Supreme Court lets Trump end deportation protections for 300,000 Venezuelans
By Angélica Franganillo Díaz, John Fritze, CNN
(CNN) — The Supreme Court on Friday for a second time allowed President Donald Trump to strip temporary deportation protections from 300,000 Venezuelans, handing the administration another win in its effort to rapidly remove non-citizens from the United States.
In a brief order, and over the dissent of the court’s three liberals, a majority of the justices ruled that the administration could move forward with its plans to end a form of humanitarian relief known as Temporary Protected Status for the Venezuelans – a move that will make them more vulnerable to deportation.
The Trump administration asked the justices earlier this month to allow it to withdraw deportation protections that had been extended to some 300,000 Venezuelans living in the United States. The case stems from a decision earlier this year by Homeland Security Secretary Kristi Noem to end TPS for Venezuelan migrants.
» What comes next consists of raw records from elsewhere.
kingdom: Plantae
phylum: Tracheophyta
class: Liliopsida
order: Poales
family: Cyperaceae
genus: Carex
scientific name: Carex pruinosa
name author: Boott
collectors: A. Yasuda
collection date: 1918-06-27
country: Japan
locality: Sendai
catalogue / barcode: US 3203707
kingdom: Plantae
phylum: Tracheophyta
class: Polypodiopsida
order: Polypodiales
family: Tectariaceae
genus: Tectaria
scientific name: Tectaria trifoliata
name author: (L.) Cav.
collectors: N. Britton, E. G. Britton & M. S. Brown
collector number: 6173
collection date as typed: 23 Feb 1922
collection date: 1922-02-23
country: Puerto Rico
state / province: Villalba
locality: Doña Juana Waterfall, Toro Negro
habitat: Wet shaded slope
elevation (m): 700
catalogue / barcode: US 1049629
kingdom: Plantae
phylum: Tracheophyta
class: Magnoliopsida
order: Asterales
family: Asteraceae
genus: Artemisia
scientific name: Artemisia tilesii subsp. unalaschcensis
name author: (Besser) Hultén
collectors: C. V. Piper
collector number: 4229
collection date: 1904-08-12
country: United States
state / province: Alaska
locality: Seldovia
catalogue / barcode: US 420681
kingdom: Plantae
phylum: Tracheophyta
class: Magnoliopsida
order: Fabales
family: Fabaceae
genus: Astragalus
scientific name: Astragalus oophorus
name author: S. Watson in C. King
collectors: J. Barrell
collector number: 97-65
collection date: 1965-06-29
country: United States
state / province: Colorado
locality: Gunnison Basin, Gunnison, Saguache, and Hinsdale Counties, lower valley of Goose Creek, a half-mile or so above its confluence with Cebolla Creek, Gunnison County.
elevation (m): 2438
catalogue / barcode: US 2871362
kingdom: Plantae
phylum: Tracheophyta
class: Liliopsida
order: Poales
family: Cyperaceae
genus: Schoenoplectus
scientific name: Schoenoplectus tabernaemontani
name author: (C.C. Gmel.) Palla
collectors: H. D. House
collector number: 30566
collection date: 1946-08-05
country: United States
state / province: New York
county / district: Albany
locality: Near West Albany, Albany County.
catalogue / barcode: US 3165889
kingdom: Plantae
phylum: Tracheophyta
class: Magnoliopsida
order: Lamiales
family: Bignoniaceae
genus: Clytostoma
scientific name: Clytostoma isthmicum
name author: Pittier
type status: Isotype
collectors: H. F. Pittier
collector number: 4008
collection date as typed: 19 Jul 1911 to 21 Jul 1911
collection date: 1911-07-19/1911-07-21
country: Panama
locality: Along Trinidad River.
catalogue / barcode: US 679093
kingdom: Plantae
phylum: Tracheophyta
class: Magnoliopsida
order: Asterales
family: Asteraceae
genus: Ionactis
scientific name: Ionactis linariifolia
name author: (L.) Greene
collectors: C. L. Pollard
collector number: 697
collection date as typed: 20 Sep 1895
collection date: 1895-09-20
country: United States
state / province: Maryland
The court had reached a similar outcome in the same case in May. After that decision, a district court in California entered a more permanent ruling against the Trump administration – a decision that restarted the emergency appeal process that ultimately wound its way back to the Supreme Court.
“Although the posture of the case has changed, the parties’ legal arguments and relative harms generally have not,” the court wrote in its order. “The same result that we reached in May is appropriate here.”
While all three liberal justices noted their disagreement with the decision, only Justice Ketanji Brown Jackson wrote an opinion explaining her position. As she has in past emergency orders, Jackson criticized the way the court handled the case, saying the court was allowing the administration to “disrupt as many lives as possible, as quickly as possible.”
Jackson said she viewed the decision “as yet another grave misuse of our emergency docket.”
The Biden administration first granted TPS for Venezuelans in March 2021, citing the increased instability in the country, and expanded it in 2023. Two weeks before Trump took office, the Biden administration renewed protections for an additional 18 months.
In his decision earlier this year, US District Judge Edward Chen described Venezuela as “a country so rife with economic and political upheaval and danger that the State Department” has warned against travel there “‘due to the high risk of wrongful detentions, terrorism, kidnapping, the arbitrary enforcement of local laws, crime, civil unrest, poor health infrastructure.’”
Chen was appointed to the bench by President Barack Obama.
The challengers, Venezuelan migrants covered under TPS, contended that Noem’s abrupt reversal of the protections violated the Administrative Procedure Act, which mandates specific procedures for federal agencies when implementing policy changes. They also had argued that Noem’s decision was motivated by racial and political bias.
Congress created the TPS program in 1990, allowing the federal government to provide temporary protection for migrants from countries enduring natural disasters, wars and other conditions that would make it dangerous for people to return. At the end of the first Trump administration, officials described Venezuela as “the worst humanitarian crisis in the Western Hemisphere” and granted a different form of temporary relief to some of its migrants.
This story has been updated with additional details.